---------- INFORMATION GIVEN ----------

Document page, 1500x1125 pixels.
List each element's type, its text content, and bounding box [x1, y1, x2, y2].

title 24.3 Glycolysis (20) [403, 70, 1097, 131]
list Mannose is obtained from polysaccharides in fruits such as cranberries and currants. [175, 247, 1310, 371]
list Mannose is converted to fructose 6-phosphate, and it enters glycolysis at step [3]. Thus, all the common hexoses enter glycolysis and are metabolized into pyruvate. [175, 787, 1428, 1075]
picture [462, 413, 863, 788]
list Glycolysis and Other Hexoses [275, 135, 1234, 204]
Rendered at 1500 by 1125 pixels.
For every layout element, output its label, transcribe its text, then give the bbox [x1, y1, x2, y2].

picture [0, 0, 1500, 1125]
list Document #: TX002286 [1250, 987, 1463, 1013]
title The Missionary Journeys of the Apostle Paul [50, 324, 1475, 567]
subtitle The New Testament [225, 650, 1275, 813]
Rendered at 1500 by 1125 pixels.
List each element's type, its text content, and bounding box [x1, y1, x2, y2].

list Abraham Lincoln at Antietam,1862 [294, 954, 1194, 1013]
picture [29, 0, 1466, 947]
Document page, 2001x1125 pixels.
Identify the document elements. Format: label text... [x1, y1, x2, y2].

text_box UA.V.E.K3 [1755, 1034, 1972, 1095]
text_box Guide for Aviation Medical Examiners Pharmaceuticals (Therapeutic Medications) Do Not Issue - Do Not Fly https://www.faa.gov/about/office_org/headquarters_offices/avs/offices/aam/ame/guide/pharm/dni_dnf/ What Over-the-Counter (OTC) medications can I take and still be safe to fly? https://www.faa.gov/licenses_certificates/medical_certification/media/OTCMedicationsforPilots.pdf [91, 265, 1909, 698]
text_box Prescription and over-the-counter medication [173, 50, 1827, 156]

----------

** PROBLEM DETAILS **
Show all lines in the entries above where the string "page" appears.

** RESULT **
Document page, 1500x1125 pixels.
Document page, 2001x1125 pixels.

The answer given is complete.